The Israeli police have been praised by FBI Director William Sessions for their cooperation in the investigation of a bribery scandal involving an Israeli air force general and an American defense contractor.
Details of Sessions’ letter to Police Deputy Commander Gabbi Waterman were released Tuesday amid reports that a U.S. congressman was asking for economic sanctions against Israel.
According to the reports, Rep. John Dingell (D-Mich.), chairman of the House subcommittee on oversight and investigations, wrote to Defense Secretary Dick Cheney suggesting economic reprisals against Israel because of its alleged noncooperation in the bribery investigation.
But Sessions said Israel’s cooperation substantially helped the FBI to complete its investigation.
His letter of May 26 to Waterman, who heads the Serious Crimes Division of Israel’s national police, noted that the FBI was given access to Israeli air force bases, allowed to take testimony from air force officers and to photo graph various installations, including jet engine test sites, that figured in the investigation.
The scandal involved Brig. Gen. Rami Dotan, who was the chief procurement officer for the Israeli air force in the United States in the mid-1980s. He was convicted in Israel of accepting bribes from a high-ranking official of the General Electric Corp., a manufacturer of jet engines.
Dotan was stripped to the rank of private and is serving a 13-year prison sentence.
AID CONVICTED OF CONSPIRACY
The U.S. Justice Department, meanwhile, filed a complaint against G.E. charging its aircraft engines division with fraud. The trial is scheduled to begin in November, but the Pentagon has already barred the aircraft engines division from competing for U.S. government contracts.
Israel announced last week that it, too, was halting future business with the division.
The allegation of Israel’s non-cooperation may have arisen from its rejection of American requests to question Dotan in person. That was attributed to fear that the disgraced officer might disclose secrets, unrelated to the bribery affair, that could compromise Israel’s security.

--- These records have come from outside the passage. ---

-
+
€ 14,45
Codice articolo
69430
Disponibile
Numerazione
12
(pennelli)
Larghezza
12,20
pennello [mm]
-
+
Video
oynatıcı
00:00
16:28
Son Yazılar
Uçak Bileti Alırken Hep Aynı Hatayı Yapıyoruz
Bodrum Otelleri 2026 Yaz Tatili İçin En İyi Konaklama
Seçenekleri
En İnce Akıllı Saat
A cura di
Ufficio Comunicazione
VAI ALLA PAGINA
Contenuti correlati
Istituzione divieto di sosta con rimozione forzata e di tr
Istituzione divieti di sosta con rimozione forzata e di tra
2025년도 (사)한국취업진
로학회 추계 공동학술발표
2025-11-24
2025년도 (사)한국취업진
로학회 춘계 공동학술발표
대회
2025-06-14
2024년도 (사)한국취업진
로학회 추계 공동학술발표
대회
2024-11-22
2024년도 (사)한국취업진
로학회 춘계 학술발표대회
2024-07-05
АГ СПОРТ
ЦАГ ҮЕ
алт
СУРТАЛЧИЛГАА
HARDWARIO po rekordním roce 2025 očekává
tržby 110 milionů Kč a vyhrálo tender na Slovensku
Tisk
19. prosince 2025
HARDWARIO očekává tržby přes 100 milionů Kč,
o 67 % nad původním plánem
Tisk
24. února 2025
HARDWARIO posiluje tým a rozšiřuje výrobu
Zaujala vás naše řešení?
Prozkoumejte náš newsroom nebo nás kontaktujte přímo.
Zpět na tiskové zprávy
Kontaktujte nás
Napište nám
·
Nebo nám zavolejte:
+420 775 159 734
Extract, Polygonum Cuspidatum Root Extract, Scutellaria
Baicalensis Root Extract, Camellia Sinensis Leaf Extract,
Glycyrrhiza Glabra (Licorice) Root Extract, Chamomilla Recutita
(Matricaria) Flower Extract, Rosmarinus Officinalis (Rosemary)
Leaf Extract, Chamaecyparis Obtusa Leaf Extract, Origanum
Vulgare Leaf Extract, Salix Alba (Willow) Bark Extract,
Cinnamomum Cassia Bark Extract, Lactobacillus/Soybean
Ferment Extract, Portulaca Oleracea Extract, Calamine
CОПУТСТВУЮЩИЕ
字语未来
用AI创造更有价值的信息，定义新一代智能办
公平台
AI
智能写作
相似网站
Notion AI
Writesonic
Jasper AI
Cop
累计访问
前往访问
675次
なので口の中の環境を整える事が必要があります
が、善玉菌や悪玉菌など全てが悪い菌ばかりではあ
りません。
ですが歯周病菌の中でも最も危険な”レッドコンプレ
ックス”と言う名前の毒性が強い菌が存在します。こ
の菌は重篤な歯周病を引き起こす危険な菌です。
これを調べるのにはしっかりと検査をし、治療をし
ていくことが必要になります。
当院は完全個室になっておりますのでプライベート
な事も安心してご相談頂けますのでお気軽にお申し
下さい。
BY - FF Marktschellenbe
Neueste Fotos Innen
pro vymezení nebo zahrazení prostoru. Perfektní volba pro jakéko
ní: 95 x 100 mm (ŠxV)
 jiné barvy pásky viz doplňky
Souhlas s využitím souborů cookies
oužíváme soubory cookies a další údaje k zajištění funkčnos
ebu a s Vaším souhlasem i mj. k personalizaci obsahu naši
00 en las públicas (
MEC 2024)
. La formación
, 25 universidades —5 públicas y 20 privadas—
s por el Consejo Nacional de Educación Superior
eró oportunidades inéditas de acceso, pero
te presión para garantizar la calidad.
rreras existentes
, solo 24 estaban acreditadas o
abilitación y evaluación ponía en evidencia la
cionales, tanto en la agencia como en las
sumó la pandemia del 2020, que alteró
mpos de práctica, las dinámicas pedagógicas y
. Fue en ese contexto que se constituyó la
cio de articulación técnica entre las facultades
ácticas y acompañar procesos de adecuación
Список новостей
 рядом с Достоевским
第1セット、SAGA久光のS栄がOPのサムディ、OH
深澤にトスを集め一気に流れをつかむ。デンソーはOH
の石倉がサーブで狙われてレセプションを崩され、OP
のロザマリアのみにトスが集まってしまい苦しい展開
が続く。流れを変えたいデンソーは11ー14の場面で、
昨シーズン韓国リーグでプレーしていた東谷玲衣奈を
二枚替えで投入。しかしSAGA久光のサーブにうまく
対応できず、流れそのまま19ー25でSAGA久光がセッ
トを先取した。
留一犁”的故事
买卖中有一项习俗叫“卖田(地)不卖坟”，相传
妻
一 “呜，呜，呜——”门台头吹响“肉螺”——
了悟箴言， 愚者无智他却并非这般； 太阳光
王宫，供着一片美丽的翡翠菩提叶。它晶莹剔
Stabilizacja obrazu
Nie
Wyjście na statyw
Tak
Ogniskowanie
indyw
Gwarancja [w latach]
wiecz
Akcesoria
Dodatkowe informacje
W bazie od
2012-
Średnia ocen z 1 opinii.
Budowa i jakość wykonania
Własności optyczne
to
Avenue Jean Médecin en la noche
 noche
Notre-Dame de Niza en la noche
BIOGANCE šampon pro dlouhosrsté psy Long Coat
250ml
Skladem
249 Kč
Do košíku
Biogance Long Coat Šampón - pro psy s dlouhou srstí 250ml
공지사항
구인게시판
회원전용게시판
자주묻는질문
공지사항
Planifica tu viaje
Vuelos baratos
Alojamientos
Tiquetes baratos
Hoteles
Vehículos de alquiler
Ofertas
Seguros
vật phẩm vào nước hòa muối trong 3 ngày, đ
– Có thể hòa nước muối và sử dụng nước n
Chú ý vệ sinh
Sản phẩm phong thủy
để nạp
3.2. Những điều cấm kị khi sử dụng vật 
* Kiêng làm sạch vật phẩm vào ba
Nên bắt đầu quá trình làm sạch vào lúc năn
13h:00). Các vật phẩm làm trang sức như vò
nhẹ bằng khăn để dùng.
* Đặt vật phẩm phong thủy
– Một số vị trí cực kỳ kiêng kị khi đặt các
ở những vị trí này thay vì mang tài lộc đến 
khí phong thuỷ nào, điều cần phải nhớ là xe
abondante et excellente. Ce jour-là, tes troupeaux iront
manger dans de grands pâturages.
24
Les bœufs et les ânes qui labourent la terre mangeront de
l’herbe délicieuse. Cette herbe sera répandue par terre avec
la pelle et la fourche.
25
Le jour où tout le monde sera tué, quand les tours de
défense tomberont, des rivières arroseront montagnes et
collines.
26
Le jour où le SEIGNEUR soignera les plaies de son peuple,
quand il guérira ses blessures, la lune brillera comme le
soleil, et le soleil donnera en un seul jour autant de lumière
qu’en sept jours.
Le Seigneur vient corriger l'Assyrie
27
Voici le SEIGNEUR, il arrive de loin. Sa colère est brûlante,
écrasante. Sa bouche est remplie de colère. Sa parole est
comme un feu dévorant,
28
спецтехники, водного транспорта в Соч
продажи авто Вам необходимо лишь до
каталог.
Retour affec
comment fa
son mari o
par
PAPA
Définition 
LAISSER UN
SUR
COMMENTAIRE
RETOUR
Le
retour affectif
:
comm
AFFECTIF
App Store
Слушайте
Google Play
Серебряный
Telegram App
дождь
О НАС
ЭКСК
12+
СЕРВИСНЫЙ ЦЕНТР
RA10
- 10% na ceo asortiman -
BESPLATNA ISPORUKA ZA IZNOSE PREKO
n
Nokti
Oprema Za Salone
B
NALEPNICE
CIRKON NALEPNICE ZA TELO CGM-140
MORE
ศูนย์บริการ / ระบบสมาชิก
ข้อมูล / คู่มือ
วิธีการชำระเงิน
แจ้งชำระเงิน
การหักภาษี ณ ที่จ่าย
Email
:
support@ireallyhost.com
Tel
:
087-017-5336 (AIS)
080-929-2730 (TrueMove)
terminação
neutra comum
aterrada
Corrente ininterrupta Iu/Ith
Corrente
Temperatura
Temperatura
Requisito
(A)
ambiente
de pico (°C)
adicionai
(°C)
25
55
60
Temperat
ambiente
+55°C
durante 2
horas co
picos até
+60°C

Meanwhile, a former Dotan subordinate was found guilty of conspiracy to inflict bodily harm on the former civilian employee of the air force purchasing mission, Ofer Pa’il, who blew the whistle on the scandal.
Senior Staff Sgt. Maj. Ya’acov Frank was convicted of conspiracy, accepting a bribe, illegal possession of foreign currency and improper behavior. He drew a six-year jail sentence, a six-month suspended sentence, was fined $700 and reduced in rank to private.
Frank admitted that Dotan gave him $50,000 to hire an assassin to silence Pa’il. But instead of paying a hit man, Frank said he handed the money to one Zvi Berkowitz to give to the Lubavitcher rebbe in Brooklyn to pray for Pa’il to stop harming Israel’s security.